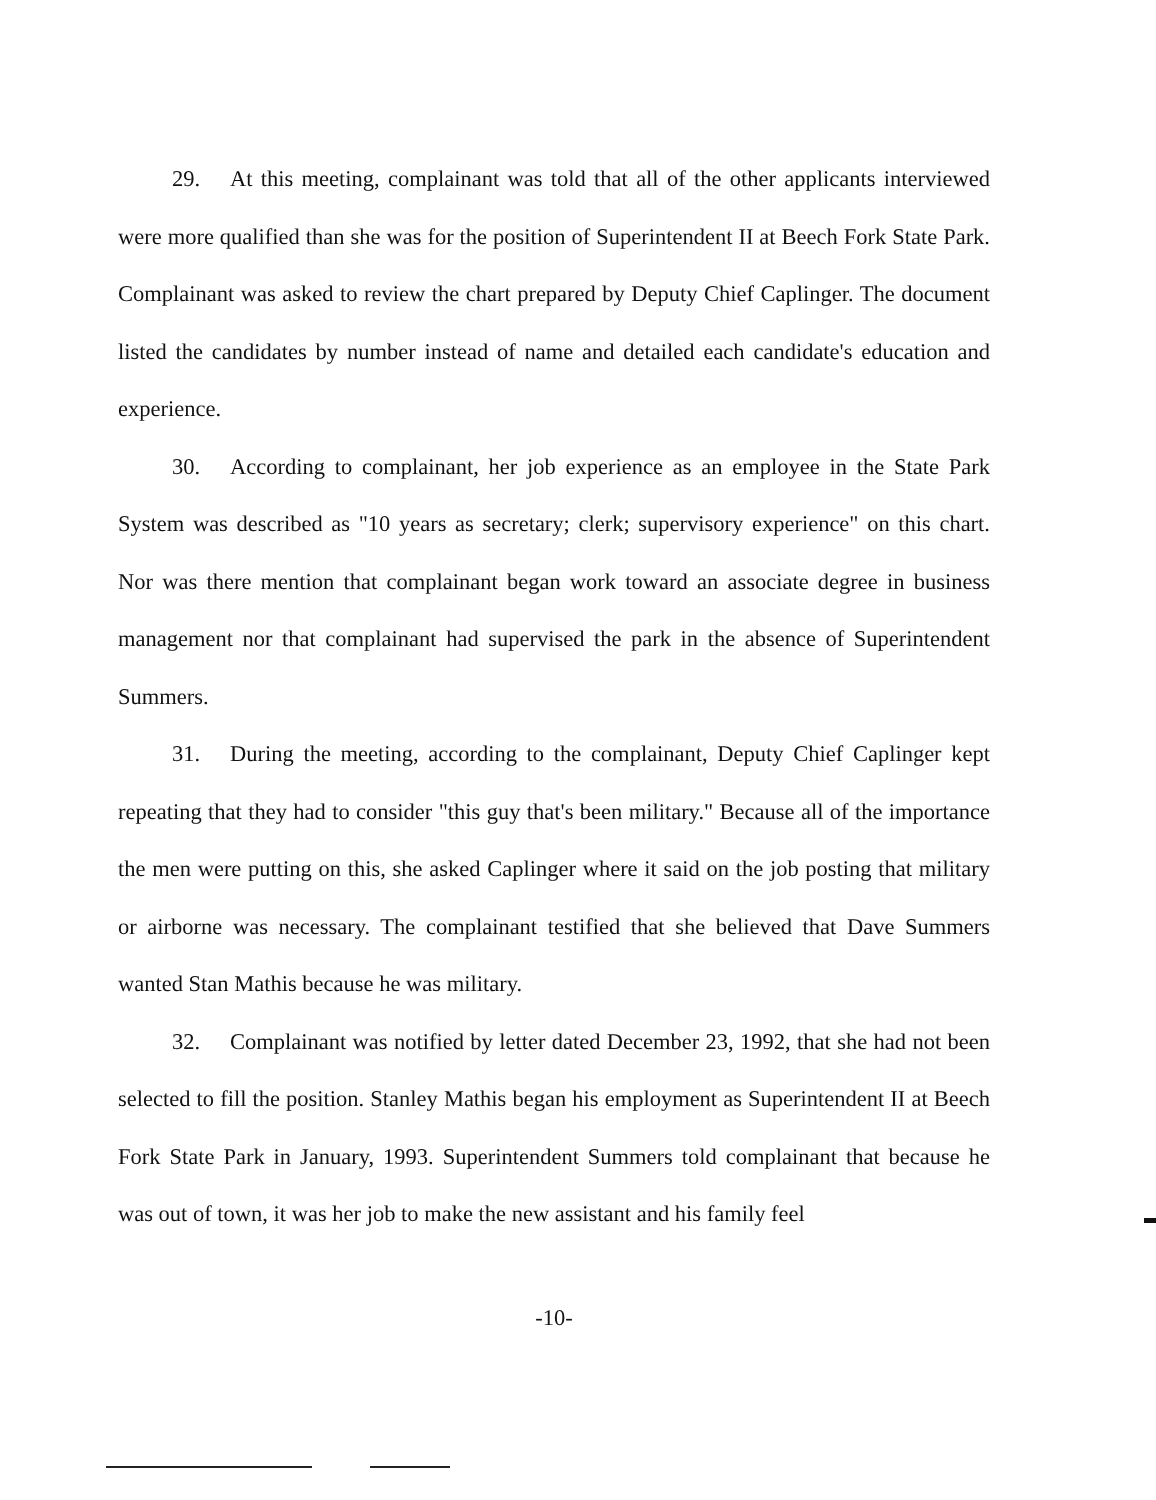29. At this meeting, complainant was told that all of the other applicants interviewed were more qualified than she was for the position of Superintendent II at Beech Fork State Park. Complainant was asked to review the chart prepared by Deputy Chief Caplinger. The document listed the candidates by number instead of name and detailed each candidate's education and experience.
30. According to complainant, her job experience as an employee in the State Park System was described as "10 years as secretary; clerk; supervisory experience" on this chart. Nor was there mention that complainant began work toward an associate degree in business management nor that complainant had supervised the park in the absence of Superintendent Summers.
31. During the meeting, according to the complainant, Deputy Chief Caplinger kept repeating that they had to consider "this guy that's been military." Because all of the importance the men were putting on this, she asked Caplinger where it said on the job posting that military or airborne was necessary. The complainant testified that she believed that Dave Summers wanted Stan Mathis because he was military.
32. Complainant was notified by letter dated December 23, 1992, that she had not been selected to fill the position. Stanley Mathis began his employment as Superintendent II at Beech Fork State Park in January, 1993. Superintendent Summers told complainant that because he was out of town, it was her job to make the new assistant and his family feel
-10-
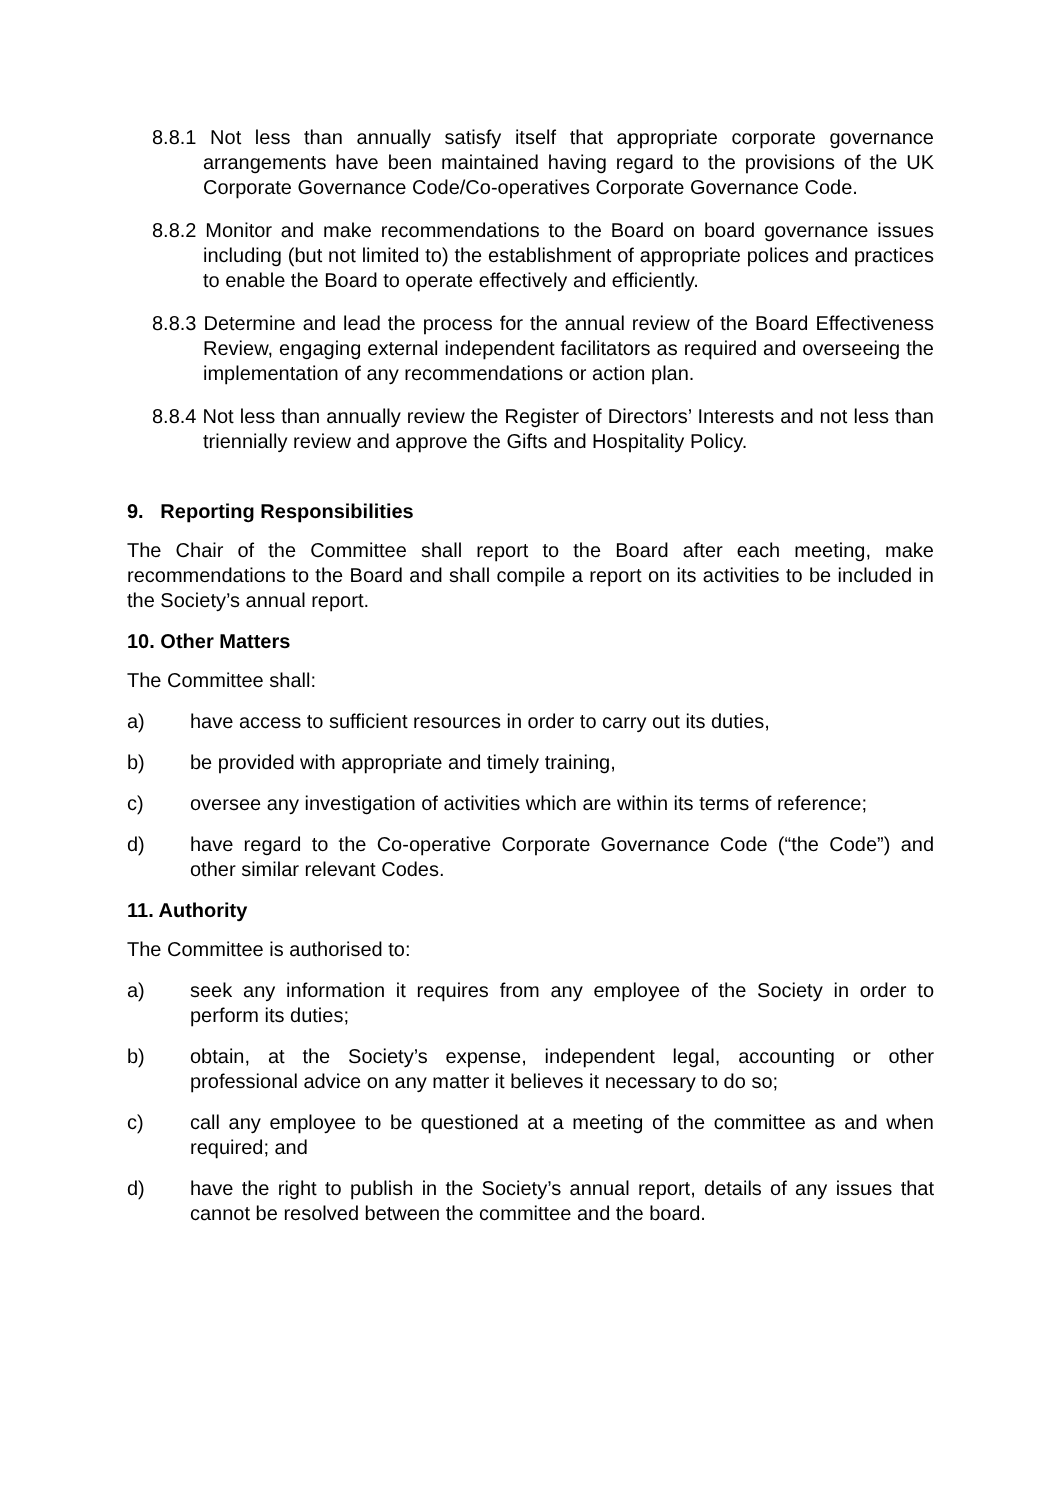8.8.1 Not less than annually satisfy itself that appropriate corporate governance arrangements have been maintained having regard to the provisions of the UK Corporate Governance Code/Co-operatives Corporate Governance Code.
8.8.2 Monitor and make recommendations to the Board on board governance issues including (but not limited to) the establishment of appropriate polices and practices to enable the Board to operate effectively and efficiently.
8.8.3 Determine and lead the process for the annual review of the Board Effectiveness Review, engaging external independent facilitators as required and overseeing the implementation of any recommendations or action plan.
8.8.4 Not less than annually review the Register of Directors’ Interests and not less than triennially review and approve the Gifts and Hospitality Policy.
9. Reporting Responsibilities
The Chair of the Committee shall report to the Board after each meeting, make recommendations to the Board and shall compile a report on its activities to be included in the Society’s annual report.
10. Other Matters
The Committee shall:
a) have access to sufficient resources in order to carry out its duties,
b) be provided with appropriate and timely training,
c) oversee any investigation of activities which are within its terms of reference;
d) have regard to the Co-operative Corporate Governance Code (“the Code”) and other similar relevant Codes.
11. Authority
The Committee is authorised to:
a) seek any information it requires from any employee of the Society in order to perform its duties;
b) obtain, at the Society’s expense, independent legal, accounting or other professional advice on any matter it believes it necessary to do so;
c) call any employee to be questioned at a meeting of the committee as and when required; and
d) have the right to publish in the Society’s annual report, details of any issues that cannot be resolved between the committee and the board.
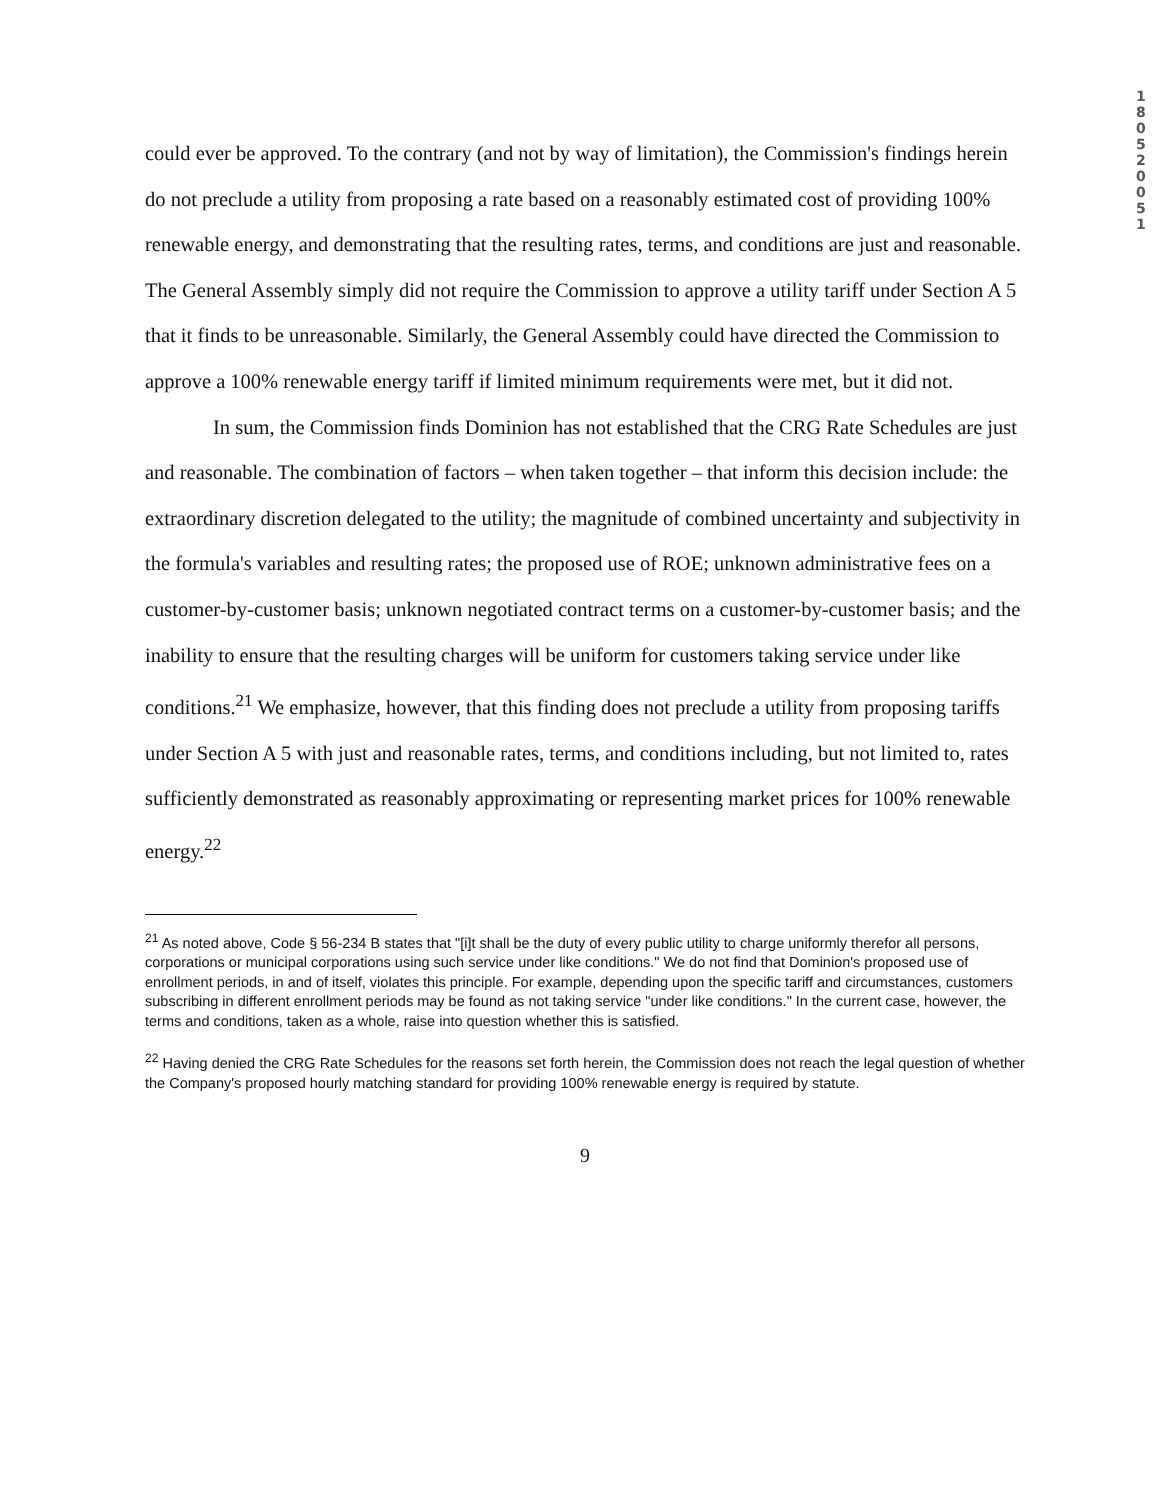1 8 0 5 2 0 0 5 1
could ever be approved. To the contrary (and not by way of limitation), the Commission's findings herein do not preclude a utility from proposing a rate based on a reasonably estimated cost of providing 100% renewable energy, and demonstrating that the resulting rates, terms, and conditions are just and reasonable. The General Assembly simply did not require the Commission to approve a utility tariff under Section A 5 that it finds to be unreasonable. Similarly, the General Assembly could have directed the Commission to approve a 100% renewable energy tariff if limited minimum requirements were met, but it did not.
In sum, the Commission finds Dominion has not established that the CRG Rate Schedules are just and reasonable. The combination of factors – when taken together – that inform this decision include: the extraordinary discretion delegated to the utility; the magnitude of combined uncertainty and subjectivity in the formula's variables and resulting rates; the proposed use of ROE; unknown administrative fees on a customer-by-customer basis; unknown negotiated contract terms on a customer-by-customer basis; and the inability to ensure that the resulting charges will be uniform for customers taking service under like conditions.<sup>21</sup> We emphasize, however, that this finding does not preclude a utility from proposing tariffs under Section A 5 with just and reasonable rates, terms, and conditions including, but not limited to, rates sufficiently demonstrated as reasonably approximating or representing market prices for 100% renewable energy.<sup>22</sup>
<sup>21</sup> As noted above, Code § 56-234 B states that "[i]t shall be the duty of every public utility to charge uniformly therefor all persons, corporations or municipal corporations using such service under like conditions." We do not find that Dominion's proposed use of enrollment periods, in and of itself, violates this principle. For example, depending upon the specific tariff and circumstances, customers subscribing in different enrollment periods may be found as not taking service "under like conditions." In the current case, however, the terms and conditions, taken as a whole, raise into question whether this is satisfied.
<sup>22</sup> Having denied the CRG Rate Schedules for the reasons set forth herein, the Commission does not reach the legal question of whether the Company's proposed hourly matching standard for providing 100% renewable energy is required by statute.
9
********
### Task item
What lines of the data include the word "independent"? Copy each of them.

### Your solution
8.8.3 Determine and lead the process for the annual review of the Board Effectiveness Review, engaging external independent facilitators as required and overseeing the implementation of any recommendations or action plan.
b) obtain, at the Society’s expense, independent legal, accounting or other professional advice on any matter it believes it necessary to do so;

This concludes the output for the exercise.